_DIRECTIVE 1_: Give the number of lines in the entries below that contain the string "lightyellow", and nothing else.
---------- PASSAGE PROVIDED ----------
Although the Settlement Offer does not refer explicitly to the need for augmentation to counteract an upstream salt intrusion at Poughkeepsie (or at other minor drinking water withdrawals on the Hudson), it does refer to HR-BRRD’s authority to draw the lake below its minimum mandated level “…because of critical low flows in the Hudson River which adversely affect water quality conditions…” (Federal Energy Regulatory Commission (FERC), 2000, §3.4.1). Importantly, NY State’s emergency management plan for drought assigns authority to HR-BRRD and other state and federal agencies to “manage the water resource[s] of the state to support emergency drought efforts” (New York State Disaster Preparedness Commission (NYSDPC), 2016). In its waterbody inventory, the State’s Division of Water has explained that, during drought years, “water had to be released in order to keep the salt front on the Hudson River below the Poughkeepsie water intake” [emphasis added] (Division of Water (DoW), 1998).
The process of augmenting Hudson River flows with GSL releases to protect the PWTF drinking water intake from salt intrusion remains informal but straightforward, based upon discussions with officials at PWTF, HR-BRRD, and the Division of Water (contacts available upon request). Specifically, if salinity levels were to exceed a threshold of 100 mg/L of sodium, a request would be made by the PWTF through the Division of Water to the HR-BRRD to augment downstream Hudson River flows via releases of water from Great Sacandaga Lake (Poughkeepsie Water Treatment Facility (PWTF), 2015). In late August 1995, such a request was made by PWTF during a drought, and water was subsequently released from the lake (US Geological Survey (USGS), 1999; Bowen and Geyer, 2003).
---------- INFORMATION SUPPLIED ----------
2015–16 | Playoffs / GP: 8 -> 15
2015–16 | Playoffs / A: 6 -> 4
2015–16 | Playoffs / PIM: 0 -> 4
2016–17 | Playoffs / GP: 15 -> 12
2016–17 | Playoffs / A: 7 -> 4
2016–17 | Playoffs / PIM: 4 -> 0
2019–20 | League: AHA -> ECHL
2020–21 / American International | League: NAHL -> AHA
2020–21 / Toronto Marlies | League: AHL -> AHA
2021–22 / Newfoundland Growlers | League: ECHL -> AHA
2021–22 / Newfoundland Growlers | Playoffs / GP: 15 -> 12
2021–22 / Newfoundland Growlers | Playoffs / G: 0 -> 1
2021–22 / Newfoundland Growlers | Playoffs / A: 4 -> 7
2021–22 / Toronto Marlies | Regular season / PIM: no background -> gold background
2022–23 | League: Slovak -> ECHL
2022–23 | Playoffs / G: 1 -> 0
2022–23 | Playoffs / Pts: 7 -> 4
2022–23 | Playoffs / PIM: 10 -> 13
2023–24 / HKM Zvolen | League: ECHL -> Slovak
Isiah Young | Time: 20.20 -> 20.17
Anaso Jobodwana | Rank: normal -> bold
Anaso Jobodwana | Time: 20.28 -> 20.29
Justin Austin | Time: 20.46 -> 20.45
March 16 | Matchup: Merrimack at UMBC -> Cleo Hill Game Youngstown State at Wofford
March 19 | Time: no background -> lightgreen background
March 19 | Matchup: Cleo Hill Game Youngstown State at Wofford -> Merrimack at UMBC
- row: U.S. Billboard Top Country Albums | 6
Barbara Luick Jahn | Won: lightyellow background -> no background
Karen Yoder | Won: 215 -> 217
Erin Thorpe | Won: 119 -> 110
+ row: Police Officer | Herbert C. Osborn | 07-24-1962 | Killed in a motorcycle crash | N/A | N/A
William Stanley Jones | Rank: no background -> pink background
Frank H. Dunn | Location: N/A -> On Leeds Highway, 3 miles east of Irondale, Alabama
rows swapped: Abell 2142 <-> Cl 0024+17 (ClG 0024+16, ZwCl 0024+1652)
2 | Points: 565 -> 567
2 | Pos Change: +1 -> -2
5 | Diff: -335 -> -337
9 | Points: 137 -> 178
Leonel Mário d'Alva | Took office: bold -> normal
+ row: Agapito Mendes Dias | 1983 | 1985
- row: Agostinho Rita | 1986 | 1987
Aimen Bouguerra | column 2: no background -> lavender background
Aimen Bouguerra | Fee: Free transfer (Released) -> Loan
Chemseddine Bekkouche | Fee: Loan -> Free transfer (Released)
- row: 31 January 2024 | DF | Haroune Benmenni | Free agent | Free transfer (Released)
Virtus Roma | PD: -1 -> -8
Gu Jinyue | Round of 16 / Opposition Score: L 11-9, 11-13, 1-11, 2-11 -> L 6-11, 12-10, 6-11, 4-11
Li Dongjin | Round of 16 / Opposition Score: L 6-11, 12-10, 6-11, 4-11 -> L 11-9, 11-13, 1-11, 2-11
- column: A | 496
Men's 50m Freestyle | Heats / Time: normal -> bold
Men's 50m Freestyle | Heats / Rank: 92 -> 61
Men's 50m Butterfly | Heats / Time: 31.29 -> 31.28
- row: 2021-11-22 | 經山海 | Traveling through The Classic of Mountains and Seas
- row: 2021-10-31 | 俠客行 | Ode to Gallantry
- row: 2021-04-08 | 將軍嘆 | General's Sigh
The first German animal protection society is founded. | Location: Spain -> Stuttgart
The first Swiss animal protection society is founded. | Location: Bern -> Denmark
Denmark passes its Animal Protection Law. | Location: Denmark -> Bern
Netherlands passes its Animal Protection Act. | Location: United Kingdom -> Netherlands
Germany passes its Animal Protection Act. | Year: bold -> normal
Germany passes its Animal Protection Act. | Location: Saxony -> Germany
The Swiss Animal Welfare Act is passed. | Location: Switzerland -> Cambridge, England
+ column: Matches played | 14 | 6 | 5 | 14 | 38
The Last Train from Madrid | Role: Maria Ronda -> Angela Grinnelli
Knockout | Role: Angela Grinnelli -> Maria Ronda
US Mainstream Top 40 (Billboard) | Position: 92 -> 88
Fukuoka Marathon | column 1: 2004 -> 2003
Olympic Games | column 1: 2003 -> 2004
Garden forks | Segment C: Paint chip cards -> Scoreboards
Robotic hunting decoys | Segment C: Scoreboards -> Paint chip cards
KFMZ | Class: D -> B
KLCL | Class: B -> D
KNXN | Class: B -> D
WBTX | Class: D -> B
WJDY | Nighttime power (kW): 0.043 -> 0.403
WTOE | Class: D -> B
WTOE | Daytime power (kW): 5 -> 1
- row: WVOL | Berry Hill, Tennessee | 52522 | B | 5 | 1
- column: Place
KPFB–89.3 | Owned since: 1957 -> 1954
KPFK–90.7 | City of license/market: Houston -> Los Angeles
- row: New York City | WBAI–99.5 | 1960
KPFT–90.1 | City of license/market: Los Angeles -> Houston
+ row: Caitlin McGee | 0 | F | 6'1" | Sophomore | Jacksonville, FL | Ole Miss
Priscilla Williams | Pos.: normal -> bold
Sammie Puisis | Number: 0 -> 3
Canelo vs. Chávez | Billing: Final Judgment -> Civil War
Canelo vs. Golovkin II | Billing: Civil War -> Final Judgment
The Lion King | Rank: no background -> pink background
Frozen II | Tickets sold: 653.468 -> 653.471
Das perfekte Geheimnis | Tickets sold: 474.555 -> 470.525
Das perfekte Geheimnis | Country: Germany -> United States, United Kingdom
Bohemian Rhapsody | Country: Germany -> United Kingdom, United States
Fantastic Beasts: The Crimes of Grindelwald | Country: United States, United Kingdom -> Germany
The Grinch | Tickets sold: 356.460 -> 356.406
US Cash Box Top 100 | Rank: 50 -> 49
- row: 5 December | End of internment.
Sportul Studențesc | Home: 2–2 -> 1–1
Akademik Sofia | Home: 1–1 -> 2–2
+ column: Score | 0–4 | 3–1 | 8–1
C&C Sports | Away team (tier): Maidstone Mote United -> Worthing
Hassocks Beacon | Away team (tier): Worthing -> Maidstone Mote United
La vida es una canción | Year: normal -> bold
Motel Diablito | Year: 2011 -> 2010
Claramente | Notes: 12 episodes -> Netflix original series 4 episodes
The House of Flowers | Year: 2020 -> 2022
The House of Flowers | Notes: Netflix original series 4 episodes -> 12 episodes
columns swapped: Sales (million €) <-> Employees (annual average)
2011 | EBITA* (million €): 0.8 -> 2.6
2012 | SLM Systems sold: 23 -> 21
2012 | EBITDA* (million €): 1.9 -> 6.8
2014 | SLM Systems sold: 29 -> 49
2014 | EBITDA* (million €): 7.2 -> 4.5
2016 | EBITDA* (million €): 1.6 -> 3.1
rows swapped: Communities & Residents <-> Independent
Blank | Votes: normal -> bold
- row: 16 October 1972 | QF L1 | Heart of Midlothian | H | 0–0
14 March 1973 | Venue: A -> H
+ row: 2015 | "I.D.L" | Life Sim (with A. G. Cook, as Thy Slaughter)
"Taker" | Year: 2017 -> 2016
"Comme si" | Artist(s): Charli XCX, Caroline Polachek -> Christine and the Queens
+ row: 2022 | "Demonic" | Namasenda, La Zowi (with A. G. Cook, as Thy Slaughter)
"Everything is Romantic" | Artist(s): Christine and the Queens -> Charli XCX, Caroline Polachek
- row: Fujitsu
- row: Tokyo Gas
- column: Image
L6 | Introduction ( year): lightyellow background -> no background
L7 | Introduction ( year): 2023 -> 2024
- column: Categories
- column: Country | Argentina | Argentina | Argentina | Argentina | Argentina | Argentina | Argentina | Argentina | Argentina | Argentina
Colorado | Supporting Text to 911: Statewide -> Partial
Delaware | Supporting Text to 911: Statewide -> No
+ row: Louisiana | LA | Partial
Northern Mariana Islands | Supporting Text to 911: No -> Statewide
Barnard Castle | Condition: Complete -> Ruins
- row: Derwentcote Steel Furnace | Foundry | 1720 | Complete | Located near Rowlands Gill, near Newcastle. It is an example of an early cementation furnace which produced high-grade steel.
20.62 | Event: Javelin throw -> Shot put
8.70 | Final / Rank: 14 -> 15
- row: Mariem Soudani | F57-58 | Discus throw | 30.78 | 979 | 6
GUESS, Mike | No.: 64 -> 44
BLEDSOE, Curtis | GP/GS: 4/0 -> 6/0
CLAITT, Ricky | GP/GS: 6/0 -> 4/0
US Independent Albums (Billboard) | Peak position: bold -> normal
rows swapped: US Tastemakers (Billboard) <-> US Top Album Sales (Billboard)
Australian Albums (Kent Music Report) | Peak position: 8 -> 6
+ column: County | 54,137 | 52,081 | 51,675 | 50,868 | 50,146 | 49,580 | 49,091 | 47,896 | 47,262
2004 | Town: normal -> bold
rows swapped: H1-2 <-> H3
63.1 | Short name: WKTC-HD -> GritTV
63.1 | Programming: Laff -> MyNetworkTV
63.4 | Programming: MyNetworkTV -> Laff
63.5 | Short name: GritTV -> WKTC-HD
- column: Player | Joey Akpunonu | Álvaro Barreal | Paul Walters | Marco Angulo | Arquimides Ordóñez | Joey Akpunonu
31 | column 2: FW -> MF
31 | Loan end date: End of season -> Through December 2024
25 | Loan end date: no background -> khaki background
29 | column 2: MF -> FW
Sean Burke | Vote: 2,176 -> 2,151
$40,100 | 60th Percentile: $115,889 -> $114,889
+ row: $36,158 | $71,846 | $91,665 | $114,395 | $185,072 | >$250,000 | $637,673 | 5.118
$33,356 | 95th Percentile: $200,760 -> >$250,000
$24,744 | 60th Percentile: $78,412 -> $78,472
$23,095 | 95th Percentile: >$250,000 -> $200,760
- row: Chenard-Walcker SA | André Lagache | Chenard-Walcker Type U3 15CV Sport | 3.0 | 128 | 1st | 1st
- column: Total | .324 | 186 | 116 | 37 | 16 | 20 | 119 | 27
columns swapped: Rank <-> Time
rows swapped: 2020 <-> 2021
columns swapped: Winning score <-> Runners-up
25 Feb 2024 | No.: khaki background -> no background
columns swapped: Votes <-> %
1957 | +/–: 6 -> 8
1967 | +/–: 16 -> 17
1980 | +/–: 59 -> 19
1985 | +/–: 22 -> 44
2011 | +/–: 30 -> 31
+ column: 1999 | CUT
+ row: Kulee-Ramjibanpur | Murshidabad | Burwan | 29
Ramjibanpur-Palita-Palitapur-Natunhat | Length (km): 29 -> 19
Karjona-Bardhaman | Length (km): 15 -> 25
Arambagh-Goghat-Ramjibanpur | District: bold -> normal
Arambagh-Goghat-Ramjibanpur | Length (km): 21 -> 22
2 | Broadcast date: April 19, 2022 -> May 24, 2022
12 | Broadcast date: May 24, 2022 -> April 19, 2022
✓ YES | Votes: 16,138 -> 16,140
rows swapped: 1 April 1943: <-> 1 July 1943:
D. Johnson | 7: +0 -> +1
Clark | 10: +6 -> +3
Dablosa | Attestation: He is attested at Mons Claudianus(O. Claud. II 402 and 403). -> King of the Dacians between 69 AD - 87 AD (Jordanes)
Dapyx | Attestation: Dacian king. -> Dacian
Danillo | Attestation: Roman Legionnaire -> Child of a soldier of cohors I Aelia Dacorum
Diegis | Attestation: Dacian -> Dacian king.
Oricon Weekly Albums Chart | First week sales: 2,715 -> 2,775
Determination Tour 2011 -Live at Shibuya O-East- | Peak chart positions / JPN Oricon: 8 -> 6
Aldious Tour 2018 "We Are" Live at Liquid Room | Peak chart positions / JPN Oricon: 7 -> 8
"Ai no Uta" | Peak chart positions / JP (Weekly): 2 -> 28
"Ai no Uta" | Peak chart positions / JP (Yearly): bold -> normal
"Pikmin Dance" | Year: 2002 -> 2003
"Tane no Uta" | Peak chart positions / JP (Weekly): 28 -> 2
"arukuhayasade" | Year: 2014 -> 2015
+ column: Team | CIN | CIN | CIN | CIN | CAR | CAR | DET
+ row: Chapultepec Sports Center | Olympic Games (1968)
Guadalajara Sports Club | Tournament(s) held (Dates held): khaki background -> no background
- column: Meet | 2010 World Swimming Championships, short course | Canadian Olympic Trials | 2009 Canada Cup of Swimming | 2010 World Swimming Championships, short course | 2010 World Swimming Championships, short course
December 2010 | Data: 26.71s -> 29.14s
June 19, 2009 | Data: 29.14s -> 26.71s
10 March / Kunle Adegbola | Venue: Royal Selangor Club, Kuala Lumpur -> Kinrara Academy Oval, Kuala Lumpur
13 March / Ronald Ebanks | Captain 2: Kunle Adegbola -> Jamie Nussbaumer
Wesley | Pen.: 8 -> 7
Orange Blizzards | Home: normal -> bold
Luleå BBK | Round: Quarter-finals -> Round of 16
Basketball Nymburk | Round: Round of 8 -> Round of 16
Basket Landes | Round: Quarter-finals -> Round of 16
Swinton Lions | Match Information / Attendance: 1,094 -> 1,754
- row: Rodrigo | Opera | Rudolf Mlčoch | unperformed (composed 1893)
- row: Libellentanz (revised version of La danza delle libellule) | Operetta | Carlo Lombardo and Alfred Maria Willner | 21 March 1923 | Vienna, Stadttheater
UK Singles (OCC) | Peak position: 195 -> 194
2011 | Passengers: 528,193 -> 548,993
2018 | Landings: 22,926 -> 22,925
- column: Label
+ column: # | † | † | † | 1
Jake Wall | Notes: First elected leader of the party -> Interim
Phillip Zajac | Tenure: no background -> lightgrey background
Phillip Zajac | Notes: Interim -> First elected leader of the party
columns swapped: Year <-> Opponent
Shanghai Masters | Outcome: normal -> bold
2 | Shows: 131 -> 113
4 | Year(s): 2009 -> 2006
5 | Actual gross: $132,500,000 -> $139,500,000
----------
_DIRECTIVE 2_: Summarize the passage on Hudson River flow augmentation in two sentences.

_REPLY 1_: 2

_REPLY 2_: The Settlement Offer lets HR-BRRD draw the lake below its mandated minimum during critical low Hudson River flows, the state drought plan lets it manage the state's water resources in emergencies, and the Division of Water has noted releases made to keep the salt front below the Poughkeepsie intake. Under an informal process, if sodium exceeds 100 mg/L, PWTF asks HR-BRRD through the Division of Water to release water from Great Sacandaga Lake, as happened during a drought in late August 1995.